Observations of water temperature and current from a sea cruise conducted in the late summer of 2021 enables us to gain further understanding, and the continuous 25 h information of water temperature and current direction at stations Y1 and Y2 are mapped in Figure 7a,b, respectively. Again, just as what was revealed by the model result, a minor temperature difference over the entire water column provides convincing evidence of a rather weak stratification in the west entrance of the strait. Based on the time series of the current direction, the westward tidal current persisted longer than the eastward tidal current at both stations. However, the intensity of the eastward tidal current is much stronger than that of the westward tidal current, which could be inferred from the shallower submergence depth of the instrument under the eastward current. Moreover, at the end of the eastward (westward) tidal current the warm (cold) water signal is the strongest, indicating a vital role of horizontal advection in the thermal exchange. However, why is the water temperature vertically distributed in this way?

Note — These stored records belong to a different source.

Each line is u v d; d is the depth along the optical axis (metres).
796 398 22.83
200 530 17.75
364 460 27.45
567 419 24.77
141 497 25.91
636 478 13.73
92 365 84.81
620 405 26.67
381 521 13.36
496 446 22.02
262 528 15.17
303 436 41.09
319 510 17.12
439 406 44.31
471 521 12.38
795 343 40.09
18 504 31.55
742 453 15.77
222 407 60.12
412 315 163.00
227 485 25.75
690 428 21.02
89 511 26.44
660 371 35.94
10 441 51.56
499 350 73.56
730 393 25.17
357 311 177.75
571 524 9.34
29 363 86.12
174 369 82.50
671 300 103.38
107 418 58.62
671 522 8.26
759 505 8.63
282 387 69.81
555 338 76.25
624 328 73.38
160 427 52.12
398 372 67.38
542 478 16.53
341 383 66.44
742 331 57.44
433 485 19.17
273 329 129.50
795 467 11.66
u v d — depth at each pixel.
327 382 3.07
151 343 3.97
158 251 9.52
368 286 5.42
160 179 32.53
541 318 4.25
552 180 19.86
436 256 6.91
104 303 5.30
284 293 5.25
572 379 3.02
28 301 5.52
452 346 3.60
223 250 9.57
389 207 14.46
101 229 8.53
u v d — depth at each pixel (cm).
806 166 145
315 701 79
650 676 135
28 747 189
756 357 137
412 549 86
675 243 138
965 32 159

In summer, due to the local intense tidal current, strong tidal-mixing fronts will be established at two entrances of the QS and off the west coast of Hainan Island [50]. Figure 8a shows the depth-mean vertical diffusivity over the northwestern South China Sea. Only diffusivity which is stronger than 1 × 10^−1.5 m²/s is mapped, which reveals good consistency with the former investigation. Further, vertical diffusivity along sections AB and AC are presented in Figure 8b,c, respectively, again suggesting a strong mixing background. Thus, in the western entrance area of the QS, strong vertical mixing certainly makes the whole water column well-mixed.

3.4. Spatiotemporal Variation

In this part, the spatiotemporal variation of the trident-shaped warm tongue is discussed. The peripheries ($31.2 °\mathrm{C}$ isotherm) of warm water tongue observed by MODIS-T, VIIRS, and MODIS-A on 31 July 14:25, 18:12, and 18:50, 2014 are overlapped together in Figure 9. As time went on, the warm water tongue became sharper and intruded deeper toward the inner QS. During this process, the first (marked with “1”) and second (marked with “2”) branches of the trident-shaped warm tongue significantly moved toward the southeast, while the third one (marked with “3”) generally marched eastward. Based on the time interval between adjacent SST observations and the corresponding change in the location of the warm tongue vertex (black “+” in Figure 9), the moving speed of each branch could be roughly estimated, and detailed results are listed in

Table 2. Statistics of the movement of trident-shaped warm water tongue.

Time	Location of Vertexes *			Distance (km)			Speed (m/s)
	1st Branch	2nd Branch	3rd Branch	1st Branch	2nd Branch	3rd Branch	1st Branch	2nd Branch	3rd Branch
14:25	109.64°E, 20.43°N	109.59°E, 20.35°N	109.52°E, 20.18°N	N/A	N/A	N/A	N/A	N/A	N/A
18:12	109.69°E, 20.35°N	109.66°E, 20.29°N	109.61°E, 20.15°N	9.31	9.44	10.42	0.68	0.69	0.76

* Vertexes at different moments are marked off with black “+” in Figure 9.

. Overall, the trident-shaped warm tongue was propagating at a speed of ~0.7 m/s, with the third branch moving much faster at 0.76 m/s. Due to the small time gap (38 min) between the VIIRS and MODIS-A measurements, the resolution of SST images is insufficient to resolve the propagation of warm tongue and the results are not shown.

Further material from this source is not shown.